Entsetzliche Predigten" seien die des Kardinalprimas Glemp – so urteilte aus bequemer Distanz Kultura, die Pariser Zeitschrift der polnischen Emigration, und behauptete, es gebe einen geheimen Kuhhandel zwischen Kirche und Partei, um die Papstreise nach Polen zu ermöglichen. Kommentare und Berichte ähnlicher Tendenz wurden bis vor einiger Zeit immer wieder auch vom amerikanischen Sender Radio Free Europe verbreitet. Als dann aber Kardinal Glemp in Rom wiederum Realismus predigte und vor Protestaktionen warnte, verzichtete Free Europe auf jede Polemik über seine Wellen. Warum?

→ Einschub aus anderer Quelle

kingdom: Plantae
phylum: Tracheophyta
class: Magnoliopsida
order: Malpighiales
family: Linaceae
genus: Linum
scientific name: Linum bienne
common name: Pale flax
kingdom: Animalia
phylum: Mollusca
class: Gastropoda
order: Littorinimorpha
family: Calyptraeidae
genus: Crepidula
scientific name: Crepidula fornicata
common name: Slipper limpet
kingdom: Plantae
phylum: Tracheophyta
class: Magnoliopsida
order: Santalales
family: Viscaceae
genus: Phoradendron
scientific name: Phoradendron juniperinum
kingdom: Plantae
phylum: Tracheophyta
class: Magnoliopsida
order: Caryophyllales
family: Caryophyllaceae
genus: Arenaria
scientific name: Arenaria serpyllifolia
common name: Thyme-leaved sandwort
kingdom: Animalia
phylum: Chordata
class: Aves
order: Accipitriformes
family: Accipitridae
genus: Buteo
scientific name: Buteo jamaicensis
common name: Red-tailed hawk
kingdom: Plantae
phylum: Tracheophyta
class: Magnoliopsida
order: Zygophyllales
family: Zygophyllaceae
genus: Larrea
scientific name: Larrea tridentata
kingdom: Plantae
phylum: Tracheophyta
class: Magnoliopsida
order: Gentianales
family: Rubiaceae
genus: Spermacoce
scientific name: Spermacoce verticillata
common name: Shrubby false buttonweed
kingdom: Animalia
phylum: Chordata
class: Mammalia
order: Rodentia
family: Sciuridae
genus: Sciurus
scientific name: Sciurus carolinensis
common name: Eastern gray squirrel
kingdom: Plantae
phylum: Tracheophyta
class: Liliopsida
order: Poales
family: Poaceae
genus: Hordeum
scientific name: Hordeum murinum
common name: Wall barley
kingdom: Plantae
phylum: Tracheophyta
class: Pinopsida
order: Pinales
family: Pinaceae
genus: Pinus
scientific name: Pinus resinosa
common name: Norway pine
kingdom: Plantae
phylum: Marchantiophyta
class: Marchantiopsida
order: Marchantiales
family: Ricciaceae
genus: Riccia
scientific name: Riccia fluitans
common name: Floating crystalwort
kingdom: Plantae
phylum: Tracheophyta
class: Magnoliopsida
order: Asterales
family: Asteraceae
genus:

Jahrzehntelang hatte in der polnischen Abteilung des Senders die – fast allzu pedantische – Regel geherrscht, niemals auch nur ein kritisch-analytisches Wort über Polens Kirche und ihren Primas zu äußern. Jetzt regiert bei Radio Free Europe Zdislaw Najder, ein gebildeter Literat, kein Politiker. Er kann sich darauf berufen, daß er unlängst noch in Polen lebte. Wirksam ist auch das Konzept der Reagan-Politik, "den" Kommunismus wo und wie immer zu bekämpfen, ohne viel Rücksicht auf Menschen, die mit Kommunisten leben müssen. So hatte der Sender die Differenzen, die bei der gespannten Lage Polens auch in Kirchenführung und Klerus entstehen, agitatorisch übertrieben dargestellt. In einer Art Kettenreaktion wurde eine Stimmung erzeugt, die dann wiederum als Beweis der Behauptung dienen konnte, daß Primas Glemps Vertrauensbasis im Lande bedroht sei.

Inzwischen scheint Najder seinen Irrtum erkannt zu haben. Vorhaltungen mancher seiner Mitarbeiter trugen dazu bei, vor allem aber – seine Romreise, Obschon selbst kein Katholik, hat Najder vatikanische Winke zur Mäßigung verstanden. Was einer Radiostation, die in München als Gast arbeitet, ohnehin nicht schaden kann.